Os dez municípios com mais de 100 mil habitantes e com menores taxas de homicídios, de acordo com o Atlas, têm 0,6% de pessoas extremamente pobres, enquanto os dez mais violentos têm 5,5%, em média. No total, o país tinha 309 municípios com mais de 100 mil pessoas em 2016.

Contrário ao fim do Estatuto do Desarmamento, o pedagogo Max Maciel é morador da cidade satélite de Ceilândia, região administrativa com alguns dos maiores índices de violência do DF. Ele afirma que o que mais se encontra na periferia são armas. No entanto, isso não se traduz em mais segurança.

“Essa história de que a gente se sente seguro com a população armada é um debate vendido pela indústria armamentista. É coisa de cinema, coisa de cultura, mas não é o que reflete a realidade. Quem já sofreu com violência sabe que arma é um grande problema, não a solução”, destaca.

E as crianças? Nos Estados Unidos, país muitas vezes citado como exemplo positivo pela liberação do porte de armamentos, morrem mais de 2.700 meninos e meninas todos os anos vítimas de armas de fogo. É a segunda maior causa de morte na faixa etária, à frente da soma entre os casos de câncer e problemas cardíacos.

Pesquisas nos EUA vão além e apontam que as mortes de crianças ocorrem duas vezes mais em Estados com legislação mais flexível do que nas localidades em que o porte de arma é mais restritivo. Os estudos sobre o tema devem ser apresentados neste mês em evento da American Academy of Pediatrics, em Orlando, Flórida.

Epidemia

O fenômeno que aumentou o número de armas nas mãos dos brasileiros teve um “boom” a partir dos anos 1980. As principais motivações eram a estagnação econômica da época somado à migração da população que vivia no meio rural para as cidades. Como o Estado não conseguia oferecer segurança, o povo se armava. O processo só seria interrompido a partir do Estatuto do Desarmamento.

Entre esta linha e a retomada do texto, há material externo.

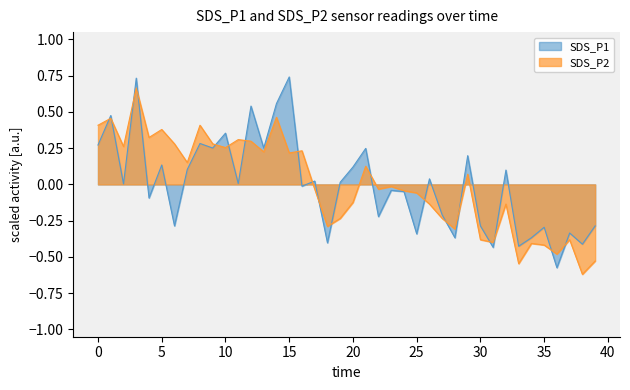

The SDS_P2 series shows 0.1 at 15. True or false?

False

Mesmo após o estatuto, o Brasil ainda registra índices epidêmicos. O país é o que mais apresentou número de mortes por arma de fogo no mundo, de acordo com a Pesquisa Global de Mortalidade por Armas de Fogo (Global Mortality from firearms, 1990 – 2016).

São 43.200 mortes só no Brasil. Atrás, vem os Estados Unidos, com 37.200. Apenas seis países das Américas – incluindo México, Colômbia, Venezuela e Guatemala – comportam metade de todos os homicídios por arma de fogo no mundo.

Tragédia anunciada

Para o pesquisador Daniel Cerqueira, conselheiro do Fórum Brasileiro de Segurança Pública, revogar o Estatuto do Desarmamento é um tremendo erro.

“Não tenho dúvida de que a revogação do Estatuto será uma tragédia para o Brasil. Aumentará ainda mais os índices de homicídios, sem nenhum efeito para dissuadir os crimes contra o patrimônio e os criminosos profissionais”, alerta Cerqueira.

Ele defende que seja alterada a forma de fazer política pública de segurança. A mudança seria no que ele chama de “soluções mágicas” e imediatas para o problema do aumento da violência.

Um exemplo é a intervenção militar no Rio de Janeiro. Apesar dos números divulgados pelo Gabinete de Intervenção Federal apontarem para a queda em todos os índices de violência, entidades que acompanham o trabalho dos interventores fazem diversas críticas, apontando violações de Direitos Humanos e o aumento em 59% dos tiroteios no Estado.

“Ao invés de se fazer política simplesmente reativa e de apagar incêndio, deve haver apuração de dados e utilização de método científico de gestão. É preciso sair do palanque, da retórica vazia e passar para a política baseada em evidências”, defende Cerqueira.